[Stored data entries]
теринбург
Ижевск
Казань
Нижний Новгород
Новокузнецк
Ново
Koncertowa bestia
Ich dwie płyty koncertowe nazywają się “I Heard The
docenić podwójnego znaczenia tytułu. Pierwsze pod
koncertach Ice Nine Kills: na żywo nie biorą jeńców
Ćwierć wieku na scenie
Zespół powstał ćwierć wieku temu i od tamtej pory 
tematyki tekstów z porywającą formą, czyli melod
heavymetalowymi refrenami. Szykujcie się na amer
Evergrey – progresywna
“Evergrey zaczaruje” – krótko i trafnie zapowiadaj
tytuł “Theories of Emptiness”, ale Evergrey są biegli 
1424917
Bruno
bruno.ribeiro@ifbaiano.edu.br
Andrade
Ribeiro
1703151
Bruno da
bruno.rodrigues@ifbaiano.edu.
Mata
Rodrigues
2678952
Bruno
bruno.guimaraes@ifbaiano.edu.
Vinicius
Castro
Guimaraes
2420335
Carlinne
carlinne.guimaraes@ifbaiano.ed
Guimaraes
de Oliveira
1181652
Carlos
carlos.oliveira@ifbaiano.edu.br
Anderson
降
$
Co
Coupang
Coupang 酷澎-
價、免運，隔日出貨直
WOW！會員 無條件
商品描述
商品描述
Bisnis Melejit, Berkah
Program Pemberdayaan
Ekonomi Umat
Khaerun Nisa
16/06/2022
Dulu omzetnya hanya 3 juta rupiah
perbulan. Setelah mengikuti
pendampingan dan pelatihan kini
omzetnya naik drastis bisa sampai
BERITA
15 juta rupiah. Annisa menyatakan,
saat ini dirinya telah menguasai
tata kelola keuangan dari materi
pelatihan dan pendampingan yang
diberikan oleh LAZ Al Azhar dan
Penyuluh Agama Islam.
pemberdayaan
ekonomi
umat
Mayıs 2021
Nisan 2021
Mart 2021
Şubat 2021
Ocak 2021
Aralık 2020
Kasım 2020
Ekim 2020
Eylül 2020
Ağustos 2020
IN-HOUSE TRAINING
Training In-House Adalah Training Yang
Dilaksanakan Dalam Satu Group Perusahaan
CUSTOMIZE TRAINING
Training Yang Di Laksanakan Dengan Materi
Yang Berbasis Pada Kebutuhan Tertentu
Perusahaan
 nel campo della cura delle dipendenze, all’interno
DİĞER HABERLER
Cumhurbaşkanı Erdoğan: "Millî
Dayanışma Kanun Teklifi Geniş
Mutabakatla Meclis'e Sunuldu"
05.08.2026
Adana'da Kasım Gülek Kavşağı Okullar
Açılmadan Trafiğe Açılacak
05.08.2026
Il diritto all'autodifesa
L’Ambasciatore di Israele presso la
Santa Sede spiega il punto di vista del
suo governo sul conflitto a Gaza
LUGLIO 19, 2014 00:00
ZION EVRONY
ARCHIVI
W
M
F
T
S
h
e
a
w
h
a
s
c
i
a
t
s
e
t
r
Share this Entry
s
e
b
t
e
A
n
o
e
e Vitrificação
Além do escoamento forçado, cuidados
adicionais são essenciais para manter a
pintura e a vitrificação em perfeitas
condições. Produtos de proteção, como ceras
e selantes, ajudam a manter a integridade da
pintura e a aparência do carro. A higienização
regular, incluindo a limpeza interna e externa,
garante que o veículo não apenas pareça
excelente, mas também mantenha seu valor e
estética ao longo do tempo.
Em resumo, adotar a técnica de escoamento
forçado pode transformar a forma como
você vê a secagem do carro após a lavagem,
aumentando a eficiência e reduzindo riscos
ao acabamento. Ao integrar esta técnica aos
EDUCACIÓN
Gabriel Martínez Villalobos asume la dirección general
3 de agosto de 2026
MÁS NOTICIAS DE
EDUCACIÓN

_PROBLEM TO WORK ON_
Give the number of lines in the entries above that contain the string "carro", and nothing more.

_EXPECTED OUTPUT_
2